Insider threat escalation (live injection)

  • Target audience: SOC, SIRT, HR, Security Operations

  • Duration: 3-4 hours

  • Complexity: High

  • Format: Multi-phase live exercise with actor

Preparation

Requires:

  • Test user account with monitored access

  • Simulation actor playing “malicious insider”

  • Isolated test systems mirroring production

  • Coordination with HR for realistic interactions

  • Clear safety boundaries (what systems can be touched)

Participant briefing:

  • Teams know exercise is happening

  • Teams don’t know timing or nature

  • Actor identity is secret (not revealed until debrief)

  • Real monitoring and communication tools used

Simulation phases

Phase 1: Anomaly detection (0-60 minutes)

Actor behaviour:

  • Logs in from unusual location (VPN from foreign country)

  • Accesses systems outside normal work scope

  • Downloads sensitive documents to local machine

  • Attempts access to restricted areas during off-hours

SOC must:

  • Detect anomalous behaviour through monitoring

  • Investigate without alerting “insider”

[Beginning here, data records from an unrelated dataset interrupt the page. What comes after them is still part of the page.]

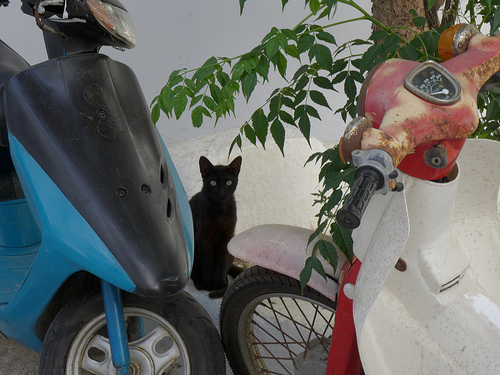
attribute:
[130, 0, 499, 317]
tree — small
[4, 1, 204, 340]
scooter — round, black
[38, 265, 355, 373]
tires — black, round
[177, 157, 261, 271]
cat — black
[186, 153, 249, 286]
cat — small, black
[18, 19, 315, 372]
motorbike — red, white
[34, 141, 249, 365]
motorbike — black, blue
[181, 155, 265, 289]
cat — black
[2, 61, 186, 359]
scooter — black, blue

  • Document suspicious activities

  • Decide when to escalate

Observer checklist:

  • Time to detection

  • Investigation approach

  • Documentation quality

  • Escalation triggers

Phase 2: Escalation and coordination (60-120 minutes)

Actor behaviour:

  • Continues suspicious activity with increased boldness

  • Uses legitimate access but for illegitimate purposes

  • May attempt privilege escalation

  • Exhibits concerning communications (if email monitored)

SIRT must:

  • Coordinate with HR on appropriate response

  • Balance investigation with employee rights

  • Preserve evidence properly

  • Decide on containment timing

New complexity:

  • HR introduces real-world constraints

  • Legal provides guidance on what’s permissible

  • Manager may defend employee

  • Time pressure increases

Phase 3: Confrontation and containment (120-180 minutes)

Scenario escalates:

  • Evidence becomes conclusive

  • Decision point: confront or continue monitoring?

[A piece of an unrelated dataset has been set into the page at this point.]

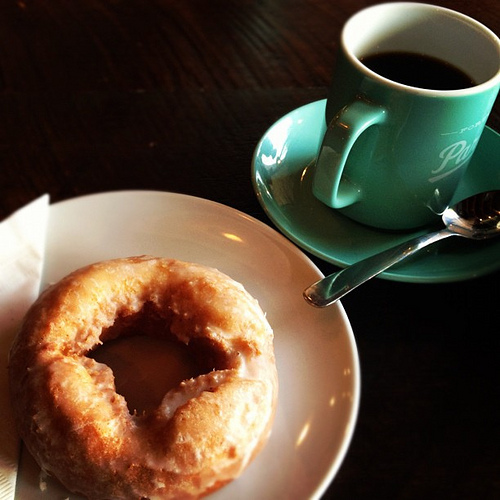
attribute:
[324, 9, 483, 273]
cup — green, coffe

  • Actor may become aware they’re being watched

  • Need immediate containment plan

Team must:

  • Execute access revocation

  • Secure physical and digital evidence

  • Coordinate confrontation (if chosen)

  • Manage legal and HR implications

  • Document everything for potential prosecution

Phase 4: Aftermath (180-240 minutes)

Post-incident activities:

  • Complete evidence collection

  • Prepare incident report

  • Assess damage and data exposure

  • Determine regulatory obligations

  • Review controls that failed

  • Plan improvements

Actor guidance

The actor (simulation insider) should:

  • Follow realistic insider threat patterns

  • Respond naturally to containment attempts

  • Not overact or make it obvious

  • Stay within agreed safety boundaries

  • Break character immediately if real emergency

Safety controls

Hard boundaries:

  • No access to production systems

  • No real data exfiltration

  • No physical security violations

  • Stop word if simulation goes wrong

  • Observers can pause at any time

Debrief structure

With actor present (30 minutes):

  • Actor explains their choices

  • Teams explain what they observed

  • Discussion of realism and detection

Team retrospective (45 minutes):

  • What worked in detection and response?

  • Where were blind spots?

  • How was inter-team coordination?

  • What tools or authorities were missing?

  • How did it feel vs. expectations?